■ **Aim of the exercise**:
Please, without any pictures, set down exactly the part of the listing below that opens with the line containing "pinky tip: (169, 190)" and closes with the line containing "ring mcp: (226, 199)".

■ **Records for the exercise**:
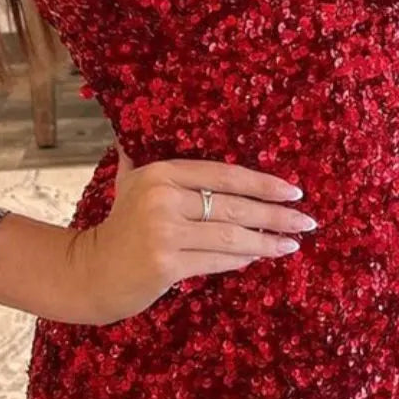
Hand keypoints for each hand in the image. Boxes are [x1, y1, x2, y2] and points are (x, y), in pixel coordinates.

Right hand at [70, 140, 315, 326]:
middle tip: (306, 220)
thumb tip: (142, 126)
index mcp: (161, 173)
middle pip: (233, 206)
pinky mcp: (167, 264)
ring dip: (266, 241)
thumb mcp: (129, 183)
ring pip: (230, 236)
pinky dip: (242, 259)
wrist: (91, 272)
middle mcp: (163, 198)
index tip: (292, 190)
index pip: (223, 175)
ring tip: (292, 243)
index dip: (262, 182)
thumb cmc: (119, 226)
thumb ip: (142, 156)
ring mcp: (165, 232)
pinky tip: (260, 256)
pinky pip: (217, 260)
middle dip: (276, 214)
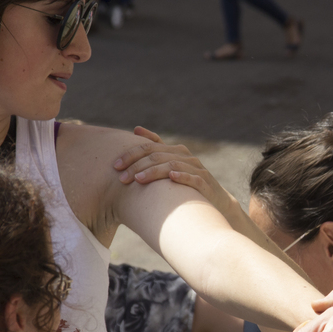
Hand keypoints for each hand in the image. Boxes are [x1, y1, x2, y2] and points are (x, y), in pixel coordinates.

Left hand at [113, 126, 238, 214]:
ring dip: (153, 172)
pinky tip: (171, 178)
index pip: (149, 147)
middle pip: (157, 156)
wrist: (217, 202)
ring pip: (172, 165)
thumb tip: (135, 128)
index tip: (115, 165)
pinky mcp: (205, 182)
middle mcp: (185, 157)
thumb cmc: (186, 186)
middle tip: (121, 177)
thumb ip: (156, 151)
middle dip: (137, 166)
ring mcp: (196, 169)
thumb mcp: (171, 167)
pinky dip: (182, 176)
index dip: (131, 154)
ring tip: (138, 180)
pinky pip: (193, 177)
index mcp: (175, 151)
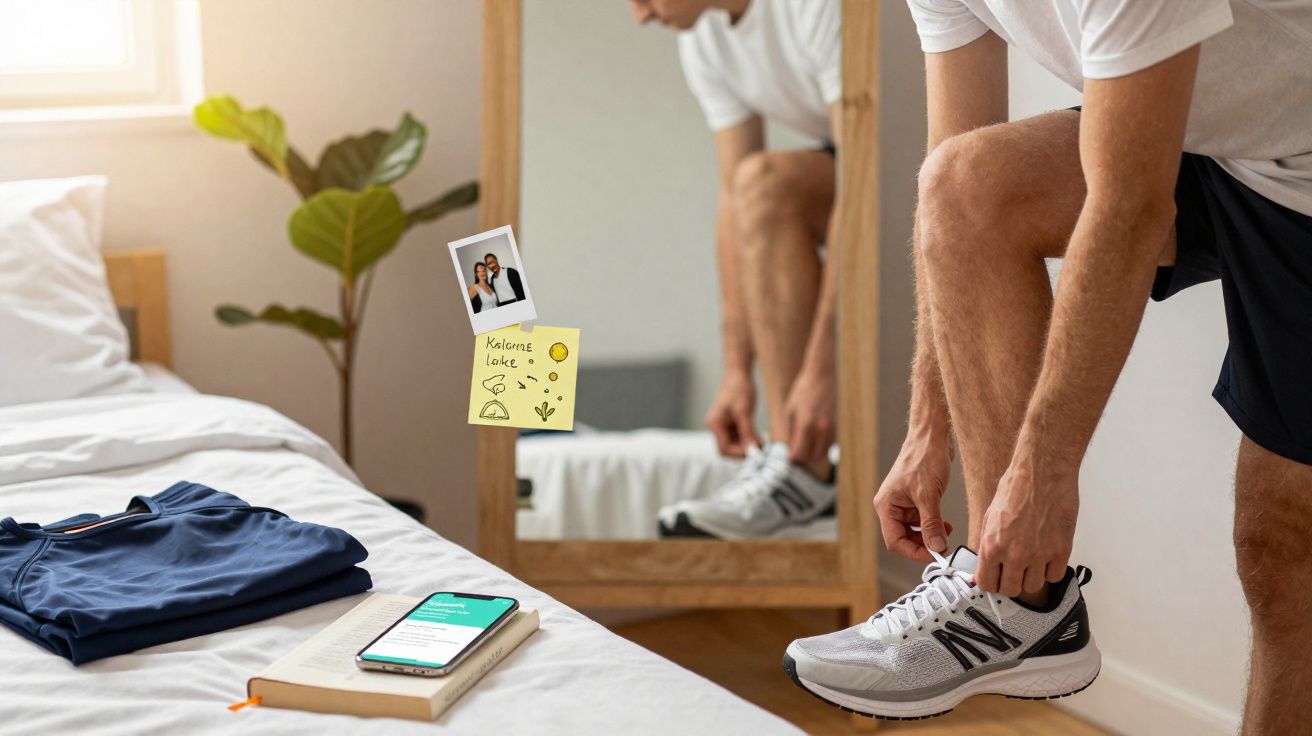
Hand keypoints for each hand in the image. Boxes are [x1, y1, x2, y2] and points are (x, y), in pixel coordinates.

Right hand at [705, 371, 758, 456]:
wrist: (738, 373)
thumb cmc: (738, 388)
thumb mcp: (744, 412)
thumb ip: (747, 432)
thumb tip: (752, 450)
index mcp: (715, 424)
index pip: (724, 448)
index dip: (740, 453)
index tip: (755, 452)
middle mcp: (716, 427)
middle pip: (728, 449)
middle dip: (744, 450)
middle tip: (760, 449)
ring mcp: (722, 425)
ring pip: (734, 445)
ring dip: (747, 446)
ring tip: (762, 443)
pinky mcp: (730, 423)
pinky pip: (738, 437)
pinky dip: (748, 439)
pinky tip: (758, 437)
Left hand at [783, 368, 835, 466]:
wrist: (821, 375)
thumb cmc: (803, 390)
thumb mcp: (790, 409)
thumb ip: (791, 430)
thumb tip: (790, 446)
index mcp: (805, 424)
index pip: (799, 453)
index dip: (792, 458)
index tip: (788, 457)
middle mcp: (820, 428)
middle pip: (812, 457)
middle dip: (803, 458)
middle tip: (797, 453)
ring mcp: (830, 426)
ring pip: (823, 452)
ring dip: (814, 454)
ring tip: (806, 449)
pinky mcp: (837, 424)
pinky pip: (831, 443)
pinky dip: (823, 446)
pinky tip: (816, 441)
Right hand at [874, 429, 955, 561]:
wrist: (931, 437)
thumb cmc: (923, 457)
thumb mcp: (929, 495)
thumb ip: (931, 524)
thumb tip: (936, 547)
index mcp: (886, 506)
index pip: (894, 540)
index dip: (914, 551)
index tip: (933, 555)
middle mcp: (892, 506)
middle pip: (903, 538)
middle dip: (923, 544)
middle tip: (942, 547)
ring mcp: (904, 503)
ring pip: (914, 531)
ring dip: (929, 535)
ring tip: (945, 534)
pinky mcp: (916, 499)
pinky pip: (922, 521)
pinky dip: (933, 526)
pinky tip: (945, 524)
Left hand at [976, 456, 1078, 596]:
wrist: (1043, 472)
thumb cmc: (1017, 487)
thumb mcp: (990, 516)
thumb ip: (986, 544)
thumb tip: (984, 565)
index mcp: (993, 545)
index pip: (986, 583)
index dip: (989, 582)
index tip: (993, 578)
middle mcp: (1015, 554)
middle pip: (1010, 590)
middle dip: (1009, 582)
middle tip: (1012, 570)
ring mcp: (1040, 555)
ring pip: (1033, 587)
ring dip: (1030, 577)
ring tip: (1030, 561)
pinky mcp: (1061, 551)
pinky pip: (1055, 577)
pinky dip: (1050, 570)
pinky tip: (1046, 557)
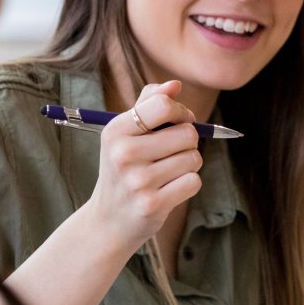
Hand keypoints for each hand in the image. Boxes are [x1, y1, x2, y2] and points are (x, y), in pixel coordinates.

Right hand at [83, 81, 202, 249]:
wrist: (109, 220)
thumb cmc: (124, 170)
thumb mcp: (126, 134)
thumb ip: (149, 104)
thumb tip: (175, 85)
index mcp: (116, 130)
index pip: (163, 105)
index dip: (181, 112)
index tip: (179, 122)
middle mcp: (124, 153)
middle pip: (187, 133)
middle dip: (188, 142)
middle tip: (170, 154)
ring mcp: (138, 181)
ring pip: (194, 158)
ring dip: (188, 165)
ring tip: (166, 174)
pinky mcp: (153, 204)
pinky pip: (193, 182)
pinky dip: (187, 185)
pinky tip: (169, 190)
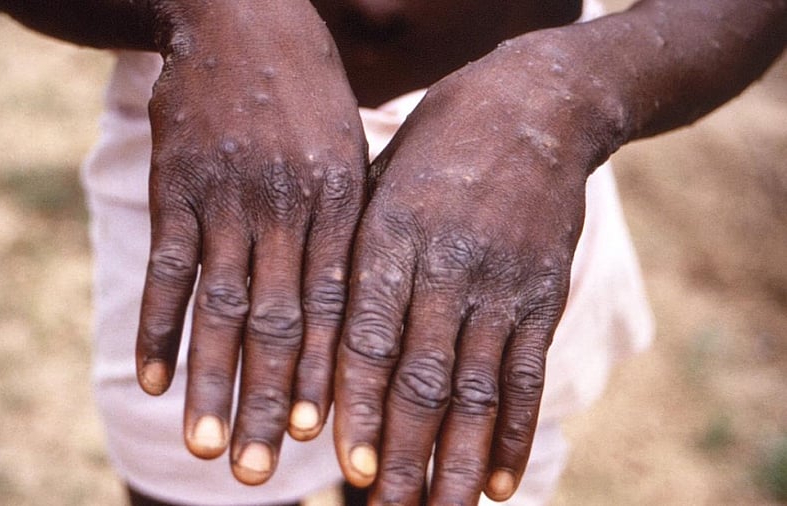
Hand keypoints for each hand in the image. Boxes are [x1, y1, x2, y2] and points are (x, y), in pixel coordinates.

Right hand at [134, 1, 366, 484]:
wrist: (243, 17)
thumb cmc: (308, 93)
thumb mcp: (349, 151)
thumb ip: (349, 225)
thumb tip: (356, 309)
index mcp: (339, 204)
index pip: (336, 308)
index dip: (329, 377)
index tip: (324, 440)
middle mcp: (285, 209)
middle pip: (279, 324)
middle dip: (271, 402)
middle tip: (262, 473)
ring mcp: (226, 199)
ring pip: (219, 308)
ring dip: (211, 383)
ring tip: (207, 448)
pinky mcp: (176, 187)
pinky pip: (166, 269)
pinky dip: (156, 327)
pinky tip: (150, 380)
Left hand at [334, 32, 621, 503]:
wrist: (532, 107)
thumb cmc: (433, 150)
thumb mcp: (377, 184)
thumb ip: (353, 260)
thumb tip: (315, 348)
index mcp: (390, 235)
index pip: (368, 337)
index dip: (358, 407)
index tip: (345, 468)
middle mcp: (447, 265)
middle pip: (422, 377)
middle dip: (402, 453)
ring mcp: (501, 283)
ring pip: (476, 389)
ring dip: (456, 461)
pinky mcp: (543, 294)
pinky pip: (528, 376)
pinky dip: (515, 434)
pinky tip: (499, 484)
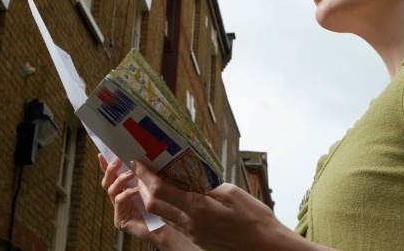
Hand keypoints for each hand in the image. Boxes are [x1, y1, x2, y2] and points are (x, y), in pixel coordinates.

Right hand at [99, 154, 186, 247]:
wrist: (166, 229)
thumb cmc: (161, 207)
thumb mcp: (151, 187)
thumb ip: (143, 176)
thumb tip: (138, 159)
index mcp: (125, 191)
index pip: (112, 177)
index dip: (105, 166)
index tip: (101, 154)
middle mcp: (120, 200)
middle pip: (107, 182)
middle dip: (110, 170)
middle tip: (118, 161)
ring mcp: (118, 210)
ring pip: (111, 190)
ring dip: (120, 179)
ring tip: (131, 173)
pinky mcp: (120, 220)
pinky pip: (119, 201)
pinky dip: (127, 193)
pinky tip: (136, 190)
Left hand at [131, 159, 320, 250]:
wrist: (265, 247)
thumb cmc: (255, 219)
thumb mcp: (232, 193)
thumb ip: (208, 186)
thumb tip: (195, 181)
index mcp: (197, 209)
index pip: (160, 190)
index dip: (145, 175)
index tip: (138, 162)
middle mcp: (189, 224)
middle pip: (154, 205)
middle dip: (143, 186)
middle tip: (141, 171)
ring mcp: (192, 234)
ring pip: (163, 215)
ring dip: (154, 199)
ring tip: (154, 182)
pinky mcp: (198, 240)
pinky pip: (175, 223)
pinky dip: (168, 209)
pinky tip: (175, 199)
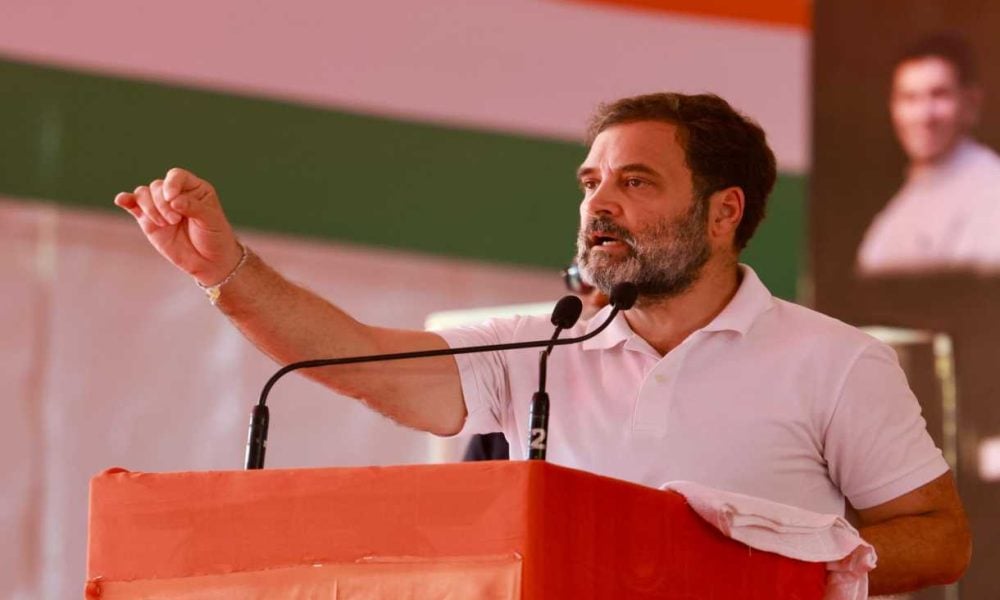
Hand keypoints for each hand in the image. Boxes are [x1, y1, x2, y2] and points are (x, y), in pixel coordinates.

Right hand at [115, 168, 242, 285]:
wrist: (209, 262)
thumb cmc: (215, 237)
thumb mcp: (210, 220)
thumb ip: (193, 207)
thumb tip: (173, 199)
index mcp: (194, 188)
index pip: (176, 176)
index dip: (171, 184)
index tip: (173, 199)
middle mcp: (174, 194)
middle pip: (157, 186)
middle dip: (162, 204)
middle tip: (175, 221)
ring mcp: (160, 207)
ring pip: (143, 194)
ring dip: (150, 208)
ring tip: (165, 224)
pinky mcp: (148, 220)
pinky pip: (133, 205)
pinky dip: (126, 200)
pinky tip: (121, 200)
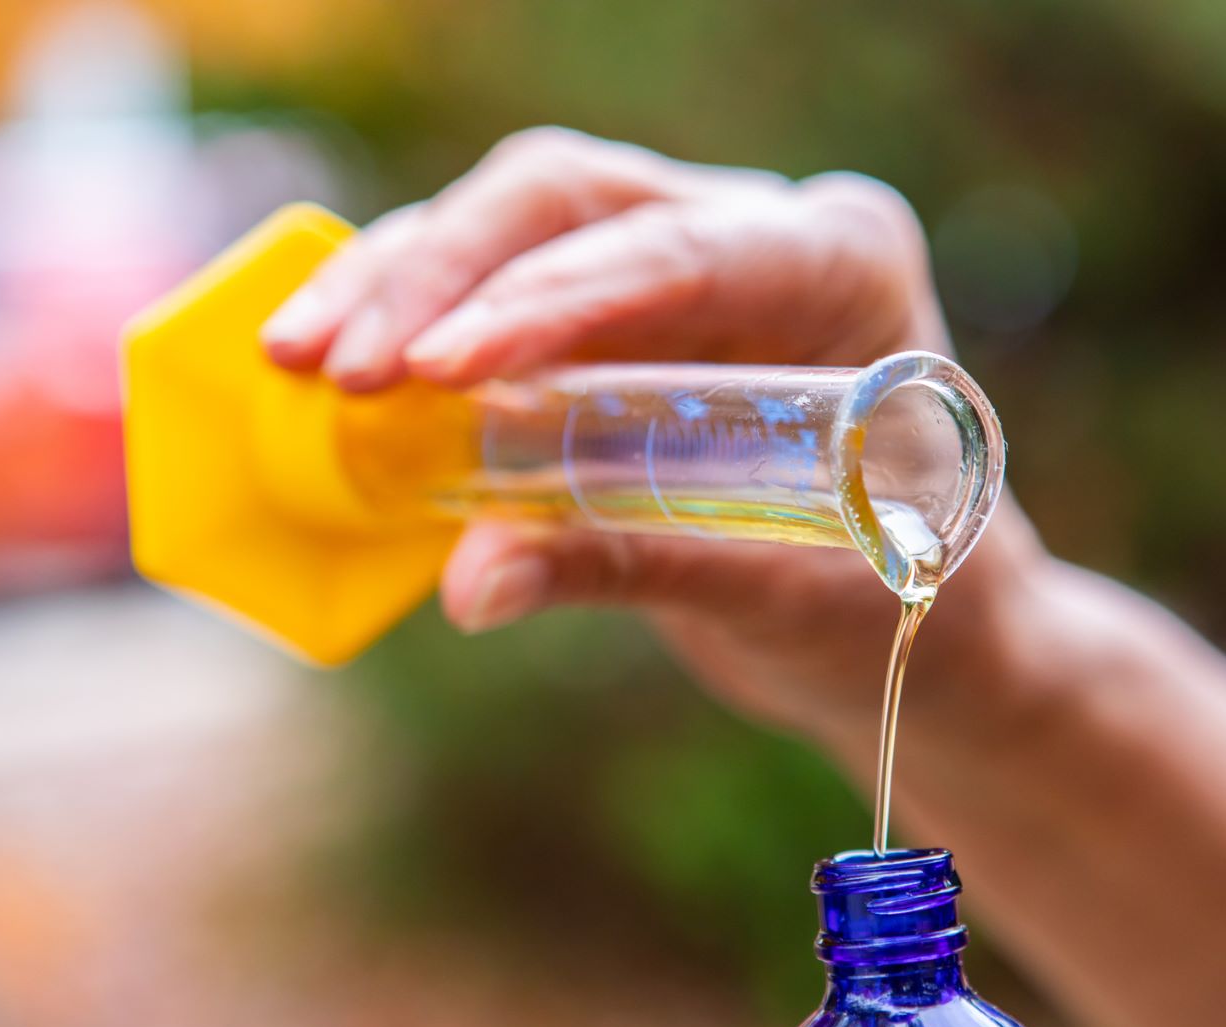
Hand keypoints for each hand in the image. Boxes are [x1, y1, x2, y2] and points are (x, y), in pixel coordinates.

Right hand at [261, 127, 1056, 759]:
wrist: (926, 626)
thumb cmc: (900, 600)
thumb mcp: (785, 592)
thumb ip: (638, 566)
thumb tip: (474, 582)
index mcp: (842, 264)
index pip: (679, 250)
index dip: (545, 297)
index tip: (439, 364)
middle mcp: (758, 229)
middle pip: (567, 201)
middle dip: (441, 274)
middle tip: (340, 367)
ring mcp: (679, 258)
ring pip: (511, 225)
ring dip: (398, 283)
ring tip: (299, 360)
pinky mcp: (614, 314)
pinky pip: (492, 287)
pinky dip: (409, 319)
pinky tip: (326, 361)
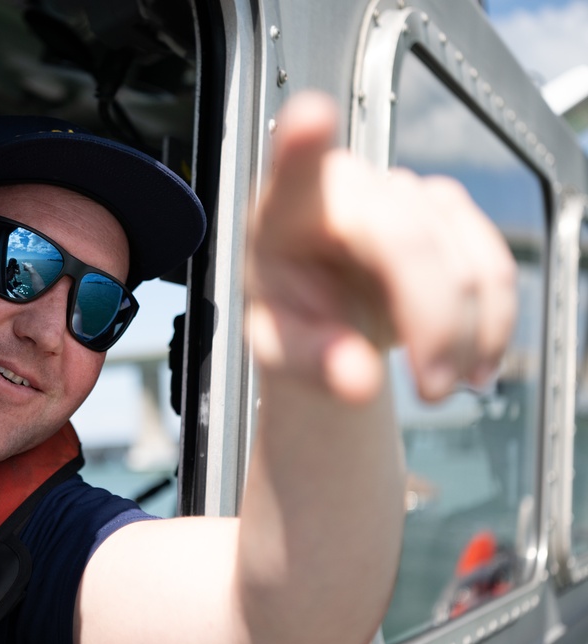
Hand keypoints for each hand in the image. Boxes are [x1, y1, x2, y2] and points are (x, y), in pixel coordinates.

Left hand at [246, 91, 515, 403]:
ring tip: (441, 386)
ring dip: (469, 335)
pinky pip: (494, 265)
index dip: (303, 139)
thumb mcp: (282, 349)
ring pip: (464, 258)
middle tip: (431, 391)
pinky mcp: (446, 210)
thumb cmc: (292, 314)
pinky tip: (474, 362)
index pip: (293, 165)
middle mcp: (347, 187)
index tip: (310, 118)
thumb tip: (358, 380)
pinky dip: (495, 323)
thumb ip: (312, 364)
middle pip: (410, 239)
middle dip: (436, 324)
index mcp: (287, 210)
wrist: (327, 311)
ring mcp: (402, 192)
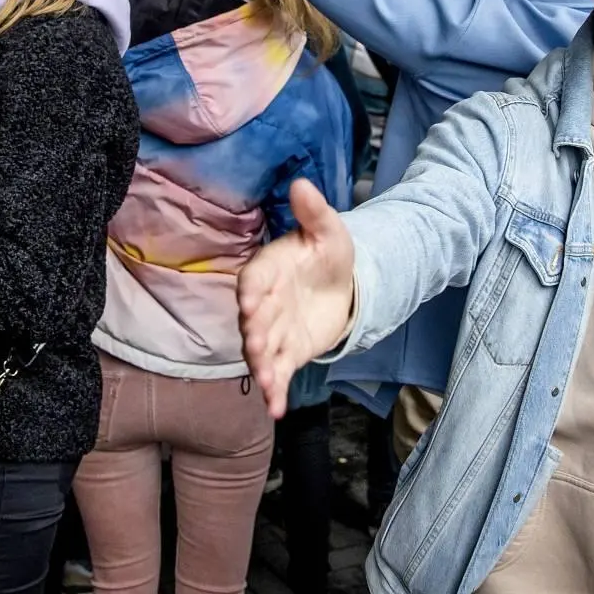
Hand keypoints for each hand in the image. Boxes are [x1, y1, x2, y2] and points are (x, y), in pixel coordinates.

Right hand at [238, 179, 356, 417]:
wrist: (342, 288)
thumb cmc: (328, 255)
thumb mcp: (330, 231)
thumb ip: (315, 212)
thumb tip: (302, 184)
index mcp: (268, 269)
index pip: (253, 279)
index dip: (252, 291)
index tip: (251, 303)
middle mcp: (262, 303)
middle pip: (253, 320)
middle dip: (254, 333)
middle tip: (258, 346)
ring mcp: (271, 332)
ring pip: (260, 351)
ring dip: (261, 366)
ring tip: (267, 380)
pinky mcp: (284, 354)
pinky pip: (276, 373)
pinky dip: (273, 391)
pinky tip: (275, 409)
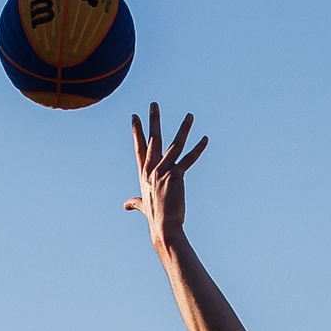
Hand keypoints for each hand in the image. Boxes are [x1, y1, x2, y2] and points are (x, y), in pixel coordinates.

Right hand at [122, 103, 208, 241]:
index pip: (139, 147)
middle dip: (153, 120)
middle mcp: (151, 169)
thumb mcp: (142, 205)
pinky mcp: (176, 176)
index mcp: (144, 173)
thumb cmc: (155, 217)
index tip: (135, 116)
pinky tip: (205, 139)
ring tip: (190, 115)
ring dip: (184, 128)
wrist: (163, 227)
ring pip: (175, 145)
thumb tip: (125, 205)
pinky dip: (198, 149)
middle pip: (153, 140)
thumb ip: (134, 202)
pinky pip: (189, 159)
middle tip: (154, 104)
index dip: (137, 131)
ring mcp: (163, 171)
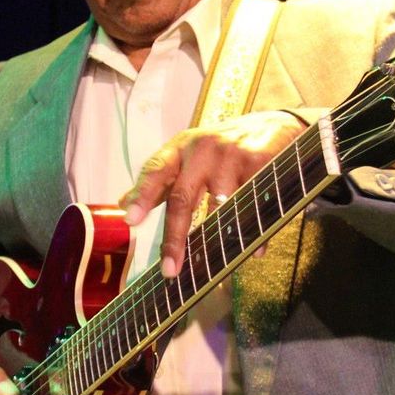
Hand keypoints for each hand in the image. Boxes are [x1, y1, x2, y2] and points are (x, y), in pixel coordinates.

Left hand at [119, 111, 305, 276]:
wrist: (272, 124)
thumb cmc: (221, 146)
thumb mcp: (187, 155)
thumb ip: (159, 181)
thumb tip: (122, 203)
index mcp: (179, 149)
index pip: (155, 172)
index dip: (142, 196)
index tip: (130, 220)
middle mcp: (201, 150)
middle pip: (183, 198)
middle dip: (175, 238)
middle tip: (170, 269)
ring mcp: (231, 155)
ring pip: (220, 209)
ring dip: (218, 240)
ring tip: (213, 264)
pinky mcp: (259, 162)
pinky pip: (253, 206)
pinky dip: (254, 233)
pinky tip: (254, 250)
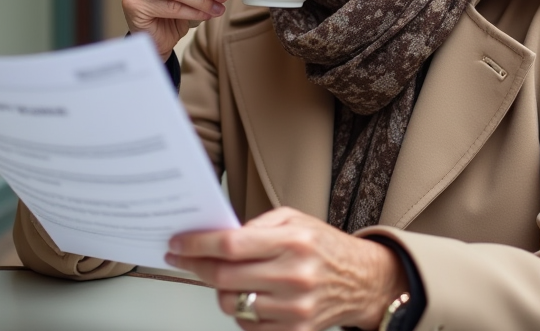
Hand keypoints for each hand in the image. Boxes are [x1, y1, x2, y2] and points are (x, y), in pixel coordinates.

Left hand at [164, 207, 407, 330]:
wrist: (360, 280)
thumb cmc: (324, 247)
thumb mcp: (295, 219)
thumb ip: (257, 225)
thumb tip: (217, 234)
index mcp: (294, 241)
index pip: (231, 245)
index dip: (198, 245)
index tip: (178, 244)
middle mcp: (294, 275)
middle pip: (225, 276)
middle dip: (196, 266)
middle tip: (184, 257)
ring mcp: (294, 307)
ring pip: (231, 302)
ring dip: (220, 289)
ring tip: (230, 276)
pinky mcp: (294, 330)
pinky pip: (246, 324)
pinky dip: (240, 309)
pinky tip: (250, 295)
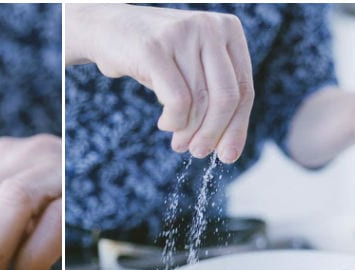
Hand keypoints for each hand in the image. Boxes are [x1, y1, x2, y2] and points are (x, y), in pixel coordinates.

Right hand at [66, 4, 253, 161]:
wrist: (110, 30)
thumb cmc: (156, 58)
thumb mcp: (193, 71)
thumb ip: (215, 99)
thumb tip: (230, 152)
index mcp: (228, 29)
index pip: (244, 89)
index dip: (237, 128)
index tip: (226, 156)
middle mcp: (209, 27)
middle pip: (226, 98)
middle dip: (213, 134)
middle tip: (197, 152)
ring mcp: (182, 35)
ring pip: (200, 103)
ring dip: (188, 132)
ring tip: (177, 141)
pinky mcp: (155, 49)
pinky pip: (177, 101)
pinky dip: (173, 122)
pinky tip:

■ **Reply**:
pinky tip: (169, 190)
Hand keypoints for each hand in the image. Boxes are [x1, y1, x2, y2] and points are (x, y), in pixel coordinates.

Right hand at [134, 1, 366, 484]:
wrist: (243, 17)
thumb cmc: (308, 93)
thumb mcp: (349, 151)
thumb ip: (349, 225)
thumb tip: (356, 309)
index mcp: (339, 204)
index pip: (336, 308)
index dip: (329, 377)
index tip: (324, 440)
middle mcp: (285, 209)
middle pip: (279, 324)
middle dip: (271, 402)
middle tip: (262, 473)
ring mcp: (226, 199)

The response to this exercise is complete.